Beneath their litters roseate veils.”

So Nitetis, hardly a happy bride, was wedded to the Persian king, and “nightingales warbled their enchanting notes and rent the thin veils of the rosebud and the rose,” according to a favorite image of the Oriental poets. But not joy, peace and happiness resulted—rather wars and bloodshed. Perhaps in innocence, perhaps in malice, the new queen revealed the secret of her identity to the king. Since he did not put her to death we may believe that she herself had some attractions for him, but the deception he would not forgive and seized upon it, only too gladly, as a pretext for invading Egypt.

Across the desert which protected Egypt on the northeast marched Cambyses and his army, while his fleet, supplied by the Phoenician cities and the Greeks of Asia Minor, blockaded the Egyptian king (Psammetic III, only recently come to the throne) in Memphis.
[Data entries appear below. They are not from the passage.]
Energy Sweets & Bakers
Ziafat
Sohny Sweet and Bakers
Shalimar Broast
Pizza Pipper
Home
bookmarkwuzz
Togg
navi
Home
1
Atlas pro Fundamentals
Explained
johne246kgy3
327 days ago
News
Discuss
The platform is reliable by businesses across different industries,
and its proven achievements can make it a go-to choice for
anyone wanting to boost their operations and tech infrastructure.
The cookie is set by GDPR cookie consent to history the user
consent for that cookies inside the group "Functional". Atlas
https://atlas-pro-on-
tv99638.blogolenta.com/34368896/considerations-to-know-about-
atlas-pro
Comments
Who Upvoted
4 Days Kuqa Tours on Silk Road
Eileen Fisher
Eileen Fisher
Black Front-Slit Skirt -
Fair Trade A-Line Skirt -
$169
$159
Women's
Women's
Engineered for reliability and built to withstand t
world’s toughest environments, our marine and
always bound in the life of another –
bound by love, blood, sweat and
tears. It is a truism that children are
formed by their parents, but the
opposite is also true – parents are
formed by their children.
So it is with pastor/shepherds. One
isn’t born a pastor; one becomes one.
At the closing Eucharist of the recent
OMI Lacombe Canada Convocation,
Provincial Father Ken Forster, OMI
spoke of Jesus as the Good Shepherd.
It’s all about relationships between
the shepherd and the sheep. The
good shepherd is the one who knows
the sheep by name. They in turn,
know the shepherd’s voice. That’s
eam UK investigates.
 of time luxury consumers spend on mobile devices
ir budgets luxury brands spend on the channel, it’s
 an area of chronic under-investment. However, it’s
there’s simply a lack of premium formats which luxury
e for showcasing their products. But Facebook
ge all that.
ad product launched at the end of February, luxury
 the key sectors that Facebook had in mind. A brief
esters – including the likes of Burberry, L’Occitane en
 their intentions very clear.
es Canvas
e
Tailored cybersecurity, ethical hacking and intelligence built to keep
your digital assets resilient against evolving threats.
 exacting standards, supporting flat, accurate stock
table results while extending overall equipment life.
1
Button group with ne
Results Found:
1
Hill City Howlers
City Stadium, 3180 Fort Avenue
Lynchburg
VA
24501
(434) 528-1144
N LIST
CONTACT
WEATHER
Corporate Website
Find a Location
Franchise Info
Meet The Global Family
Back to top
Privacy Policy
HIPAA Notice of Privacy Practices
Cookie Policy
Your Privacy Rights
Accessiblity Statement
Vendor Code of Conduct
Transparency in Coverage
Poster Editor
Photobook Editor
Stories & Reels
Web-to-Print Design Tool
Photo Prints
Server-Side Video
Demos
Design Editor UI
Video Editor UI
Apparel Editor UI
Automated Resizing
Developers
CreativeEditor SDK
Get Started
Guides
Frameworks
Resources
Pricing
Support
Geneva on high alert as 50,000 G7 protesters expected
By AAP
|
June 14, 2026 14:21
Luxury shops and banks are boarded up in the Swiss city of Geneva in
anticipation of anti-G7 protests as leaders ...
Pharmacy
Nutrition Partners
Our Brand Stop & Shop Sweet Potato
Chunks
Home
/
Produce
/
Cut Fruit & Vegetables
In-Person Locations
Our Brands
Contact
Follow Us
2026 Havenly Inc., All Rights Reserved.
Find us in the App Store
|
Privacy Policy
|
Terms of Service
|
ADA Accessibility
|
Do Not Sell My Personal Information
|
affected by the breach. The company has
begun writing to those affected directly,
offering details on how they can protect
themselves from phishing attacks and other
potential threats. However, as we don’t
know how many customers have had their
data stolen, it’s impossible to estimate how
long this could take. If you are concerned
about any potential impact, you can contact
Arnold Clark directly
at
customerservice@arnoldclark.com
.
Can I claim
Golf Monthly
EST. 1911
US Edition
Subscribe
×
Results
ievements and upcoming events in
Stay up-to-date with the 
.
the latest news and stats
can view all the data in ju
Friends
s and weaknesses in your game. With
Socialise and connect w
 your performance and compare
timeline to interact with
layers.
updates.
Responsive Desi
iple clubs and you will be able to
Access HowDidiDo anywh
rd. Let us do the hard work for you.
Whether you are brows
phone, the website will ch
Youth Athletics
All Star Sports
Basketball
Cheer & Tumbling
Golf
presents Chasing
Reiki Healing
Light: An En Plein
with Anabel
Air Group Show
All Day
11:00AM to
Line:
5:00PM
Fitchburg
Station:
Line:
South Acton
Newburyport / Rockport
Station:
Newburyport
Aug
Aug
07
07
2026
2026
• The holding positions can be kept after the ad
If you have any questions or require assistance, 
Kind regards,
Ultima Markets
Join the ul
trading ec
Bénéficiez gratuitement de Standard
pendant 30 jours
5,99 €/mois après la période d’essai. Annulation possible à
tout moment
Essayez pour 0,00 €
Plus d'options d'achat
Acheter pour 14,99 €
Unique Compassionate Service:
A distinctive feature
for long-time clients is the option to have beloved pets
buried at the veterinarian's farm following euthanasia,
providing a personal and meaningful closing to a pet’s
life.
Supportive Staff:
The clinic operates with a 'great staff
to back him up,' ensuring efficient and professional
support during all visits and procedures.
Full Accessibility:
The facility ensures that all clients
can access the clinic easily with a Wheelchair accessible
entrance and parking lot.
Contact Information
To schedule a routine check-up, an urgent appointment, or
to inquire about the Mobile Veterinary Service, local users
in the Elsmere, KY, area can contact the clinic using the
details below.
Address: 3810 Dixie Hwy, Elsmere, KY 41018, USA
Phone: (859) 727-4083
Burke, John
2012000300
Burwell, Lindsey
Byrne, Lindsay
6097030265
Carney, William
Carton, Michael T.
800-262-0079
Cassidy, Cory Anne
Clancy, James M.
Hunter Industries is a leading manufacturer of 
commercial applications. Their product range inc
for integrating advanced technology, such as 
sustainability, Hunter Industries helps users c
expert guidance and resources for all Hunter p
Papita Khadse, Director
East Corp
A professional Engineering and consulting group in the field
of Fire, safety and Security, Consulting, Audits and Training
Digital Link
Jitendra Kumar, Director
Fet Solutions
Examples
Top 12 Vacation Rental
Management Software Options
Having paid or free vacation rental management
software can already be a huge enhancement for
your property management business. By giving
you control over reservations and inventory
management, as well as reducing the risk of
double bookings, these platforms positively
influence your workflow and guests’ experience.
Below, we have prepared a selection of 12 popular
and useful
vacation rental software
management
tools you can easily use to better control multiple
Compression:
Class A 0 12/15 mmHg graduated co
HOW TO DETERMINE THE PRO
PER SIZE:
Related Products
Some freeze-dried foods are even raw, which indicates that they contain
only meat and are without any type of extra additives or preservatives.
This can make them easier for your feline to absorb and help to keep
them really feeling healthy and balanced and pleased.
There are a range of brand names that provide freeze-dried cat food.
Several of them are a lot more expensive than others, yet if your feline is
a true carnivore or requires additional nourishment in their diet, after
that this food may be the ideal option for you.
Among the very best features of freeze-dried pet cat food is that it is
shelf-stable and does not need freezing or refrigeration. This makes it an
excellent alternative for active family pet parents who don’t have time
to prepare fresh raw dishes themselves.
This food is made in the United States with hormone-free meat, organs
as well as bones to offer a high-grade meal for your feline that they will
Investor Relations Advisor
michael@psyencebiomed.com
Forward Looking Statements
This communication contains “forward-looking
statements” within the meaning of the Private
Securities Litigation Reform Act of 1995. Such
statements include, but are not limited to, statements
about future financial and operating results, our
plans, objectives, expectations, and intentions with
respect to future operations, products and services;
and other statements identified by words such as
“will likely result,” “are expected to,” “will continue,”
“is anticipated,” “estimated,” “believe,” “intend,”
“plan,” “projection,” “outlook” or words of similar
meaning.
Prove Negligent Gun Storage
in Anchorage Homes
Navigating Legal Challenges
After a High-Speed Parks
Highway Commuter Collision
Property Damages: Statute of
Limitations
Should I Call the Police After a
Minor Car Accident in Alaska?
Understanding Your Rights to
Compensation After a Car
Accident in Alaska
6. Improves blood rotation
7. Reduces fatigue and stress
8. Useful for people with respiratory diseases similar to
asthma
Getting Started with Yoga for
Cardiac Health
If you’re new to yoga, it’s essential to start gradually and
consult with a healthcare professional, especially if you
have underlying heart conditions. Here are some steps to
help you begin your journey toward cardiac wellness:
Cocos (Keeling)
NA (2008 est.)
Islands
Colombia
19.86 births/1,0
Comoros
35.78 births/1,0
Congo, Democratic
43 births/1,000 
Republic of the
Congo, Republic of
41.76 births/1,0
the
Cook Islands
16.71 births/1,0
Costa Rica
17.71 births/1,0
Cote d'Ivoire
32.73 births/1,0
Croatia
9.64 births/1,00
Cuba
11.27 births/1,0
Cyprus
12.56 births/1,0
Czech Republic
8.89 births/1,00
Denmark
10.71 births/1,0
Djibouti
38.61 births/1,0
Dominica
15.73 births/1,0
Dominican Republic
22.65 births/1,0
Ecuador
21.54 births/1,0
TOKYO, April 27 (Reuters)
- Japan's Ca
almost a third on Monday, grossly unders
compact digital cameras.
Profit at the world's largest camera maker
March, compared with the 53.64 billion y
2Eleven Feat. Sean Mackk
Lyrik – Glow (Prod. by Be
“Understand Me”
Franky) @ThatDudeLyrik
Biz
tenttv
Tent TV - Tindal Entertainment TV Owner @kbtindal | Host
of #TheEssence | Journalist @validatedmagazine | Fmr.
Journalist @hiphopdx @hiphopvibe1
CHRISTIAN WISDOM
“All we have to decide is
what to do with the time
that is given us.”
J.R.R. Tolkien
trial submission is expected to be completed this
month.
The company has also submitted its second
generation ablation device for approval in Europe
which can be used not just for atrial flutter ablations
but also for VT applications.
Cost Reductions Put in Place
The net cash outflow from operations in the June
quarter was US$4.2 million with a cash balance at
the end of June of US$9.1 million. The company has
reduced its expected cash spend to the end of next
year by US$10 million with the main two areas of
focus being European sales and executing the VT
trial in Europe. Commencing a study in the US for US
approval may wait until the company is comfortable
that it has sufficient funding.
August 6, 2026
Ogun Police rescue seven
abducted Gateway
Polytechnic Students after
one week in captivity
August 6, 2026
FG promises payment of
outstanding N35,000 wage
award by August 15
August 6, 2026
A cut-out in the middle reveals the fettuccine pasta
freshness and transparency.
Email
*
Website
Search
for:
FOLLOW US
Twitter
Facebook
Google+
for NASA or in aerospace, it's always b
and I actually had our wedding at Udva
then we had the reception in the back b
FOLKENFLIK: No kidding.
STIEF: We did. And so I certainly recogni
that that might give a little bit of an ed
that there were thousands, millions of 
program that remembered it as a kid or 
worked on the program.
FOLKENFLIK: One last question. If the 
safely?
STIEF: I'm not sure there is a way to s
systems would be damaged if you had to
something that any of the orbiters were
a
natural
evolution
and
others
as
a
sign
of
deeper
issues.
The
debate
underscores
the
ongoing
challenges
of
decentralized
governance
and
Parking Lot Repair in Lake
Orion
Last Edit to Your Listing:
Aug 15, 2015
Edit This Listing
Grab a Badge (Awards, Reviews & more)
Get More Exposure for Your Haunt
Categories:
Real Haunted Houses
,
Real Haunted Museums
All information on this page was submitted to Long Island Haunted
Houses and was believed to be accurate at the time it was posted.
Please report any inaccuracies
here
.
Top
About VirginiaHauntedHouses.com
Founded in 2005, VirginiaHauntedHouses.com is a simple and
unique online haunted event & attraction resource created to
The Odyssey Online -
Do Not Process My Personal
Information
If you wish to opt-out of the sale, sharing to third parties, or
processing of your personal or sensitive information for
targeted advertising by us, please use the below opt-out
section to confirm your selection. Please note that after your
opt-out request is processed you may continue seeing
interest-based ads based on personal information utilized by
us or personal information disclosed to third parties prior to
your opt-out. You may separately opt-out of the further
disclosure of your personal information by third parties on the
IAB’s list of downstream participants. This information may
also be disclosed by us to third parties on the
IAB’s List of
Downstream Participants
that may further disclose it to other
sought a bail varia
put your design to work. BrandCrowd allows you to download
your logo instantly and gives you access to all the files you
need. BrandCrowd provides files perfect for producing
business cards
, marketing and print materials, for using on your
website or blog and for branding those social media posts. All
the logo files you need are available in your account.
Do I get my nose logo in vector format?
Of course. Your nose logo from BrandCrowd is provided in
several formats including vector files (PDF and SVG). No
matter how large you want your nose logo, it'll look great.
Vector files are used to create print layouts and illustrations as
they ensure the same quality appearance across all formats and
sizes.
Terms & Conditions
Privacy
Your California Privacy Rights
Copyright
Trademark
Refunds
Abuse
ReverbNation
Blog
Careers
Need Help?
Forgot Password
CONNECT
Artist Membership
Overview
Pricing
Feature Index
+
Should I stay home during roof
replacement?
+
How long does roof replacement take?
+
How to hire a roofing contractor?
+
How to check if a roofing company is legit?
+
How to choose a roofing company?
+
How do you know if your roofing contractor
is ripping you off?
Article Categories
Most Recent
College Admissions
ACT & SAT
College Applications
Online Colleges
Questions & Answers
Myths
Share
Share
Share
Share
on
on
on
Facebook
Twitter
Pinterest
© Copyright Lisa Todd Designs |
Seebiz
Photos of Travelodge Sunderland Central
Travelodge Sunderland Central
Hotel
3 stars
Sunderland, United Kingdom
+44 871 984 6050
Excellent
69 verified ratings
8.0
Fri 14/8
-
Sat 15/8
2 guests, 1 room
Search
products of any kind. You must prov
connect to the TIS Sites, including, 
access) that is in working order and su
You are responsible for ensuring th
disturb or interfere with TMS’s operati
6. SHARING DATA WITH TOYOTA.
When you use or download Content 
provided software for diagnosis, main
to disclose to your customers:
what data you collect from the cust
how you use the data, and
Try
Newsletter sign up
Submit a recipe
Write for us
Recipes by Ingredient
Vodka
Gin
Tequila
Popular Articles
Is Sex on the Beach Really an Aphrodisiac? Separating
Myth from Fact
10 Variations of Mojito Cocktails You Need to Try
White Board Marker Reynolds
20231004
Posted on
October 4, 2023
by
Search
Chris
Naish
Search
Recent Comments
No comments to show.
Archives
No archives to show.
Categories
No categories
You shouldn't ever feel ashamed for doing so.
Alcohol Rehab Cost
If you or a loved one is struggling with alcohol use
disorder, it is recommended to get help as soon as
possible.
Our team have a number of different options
The herald was sent in a Greek vessel to demand surrender. The Egyptians, with mad and cruel folly, courting their own destruction, since such an act would be sure to infuriate the invader, seized the ship and tore the crew to pieces. If not before, from that moment their doom was sealed. Cambyses took Memphis, B. C. 525, on the pyramid plain, where later Napoleon bade his soldiers do their best, for the Centuries looked down upon them. It is said that Cambyses put cats and other sacred animals before his troops so that the Egyptians were afraid to attack. Be this as it may, the Persians obtained the mastery, and Cambyses took his revenge on Amasis for the affront offered him by causing his dead body to be burned.